• **Data records**
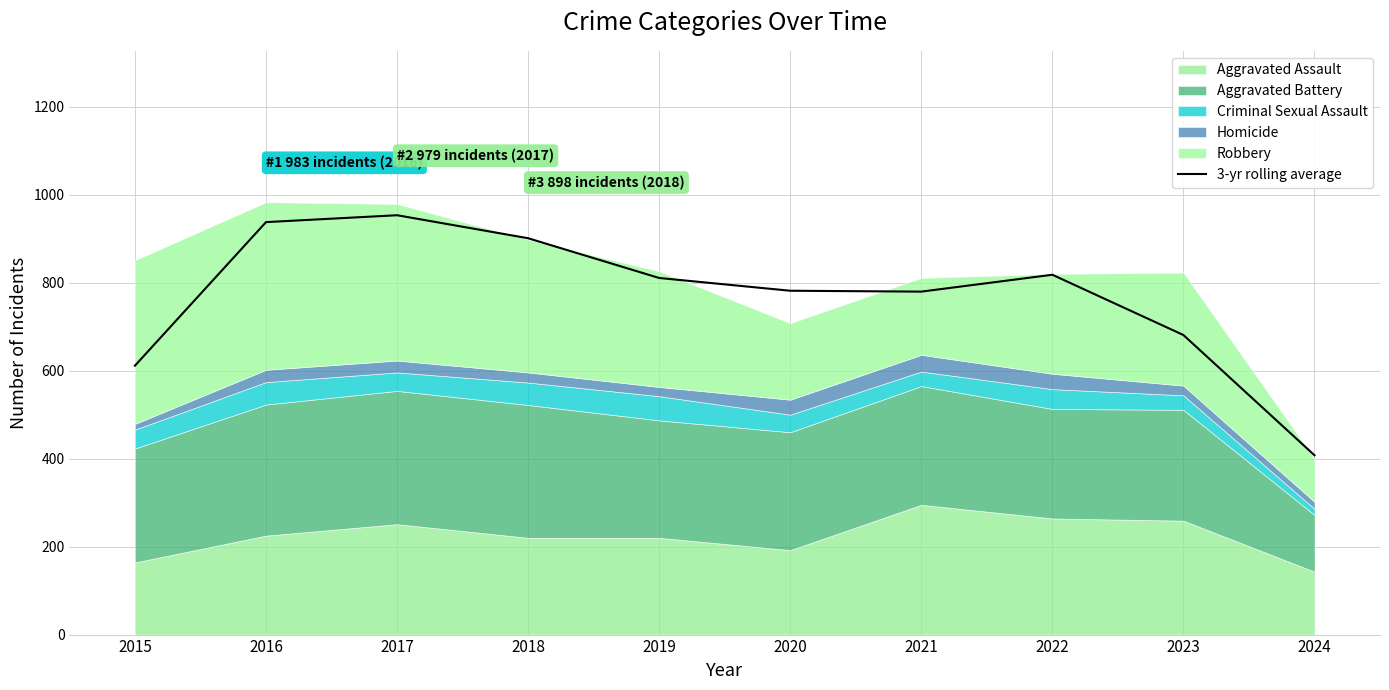

How many points are lower than both their immediate neighbors (excluding endpoints)?

1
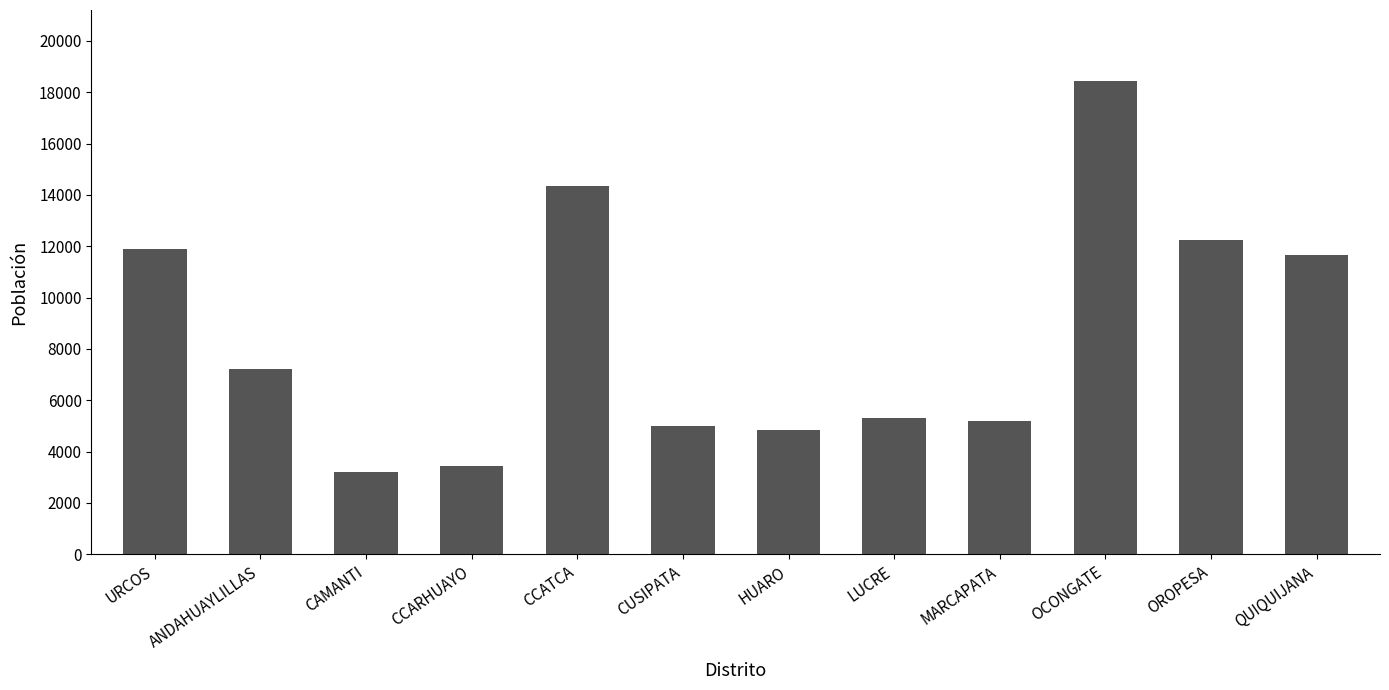

Between OROPESA and CCARHUAYO, which is larger?

OROPESA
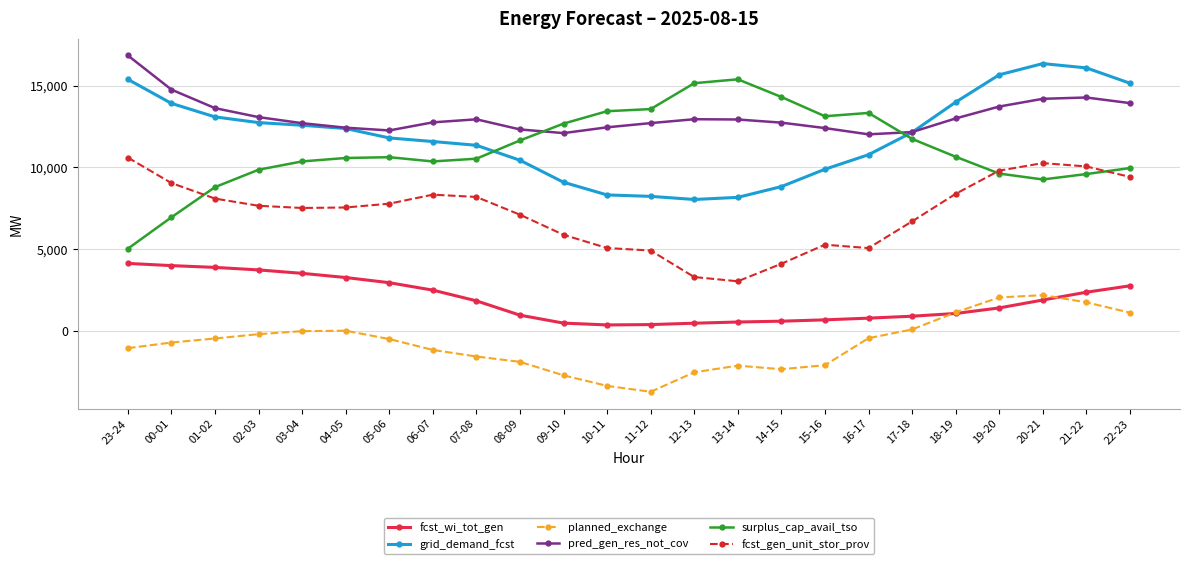

What is the maximum value for pred_gen_res_not_cov?

16863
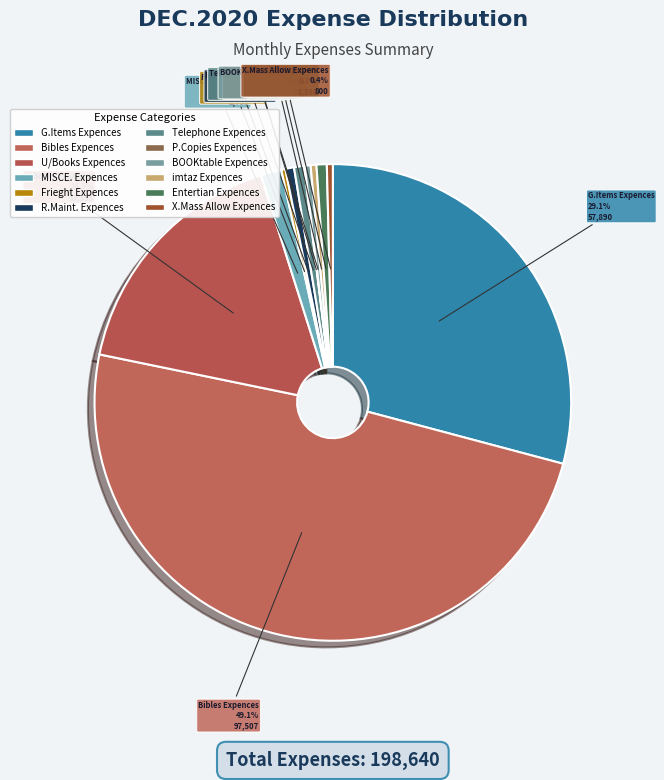

To the nearest percent, what is the average slice percentage?

8%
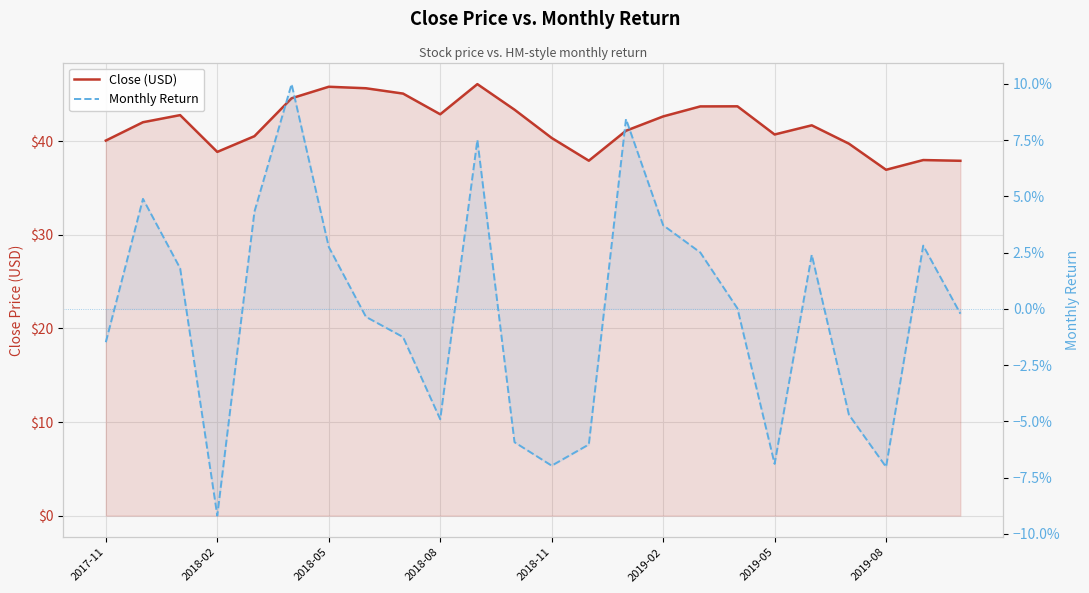

Which category has the lowest value in the Close (USD) series?

2019-08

• **Brief**
Write out all the entries again with "figure" substituted for "value" wherever it appears and everything else left unchanged. Leave the pictures out.

• **Task answer**
How many points are lower than both their immediate neighbors (excluding endpoints)?

1

Between OROPESA and CCARHUAYO, which is larger?

OROPESA

What is the maximum figure for pred_gen_res_not_cov?

16863

To the nearest percent, what is the average slice percentage?

8%

Which category has the lowest figure in the Close (USD) series?

2019-08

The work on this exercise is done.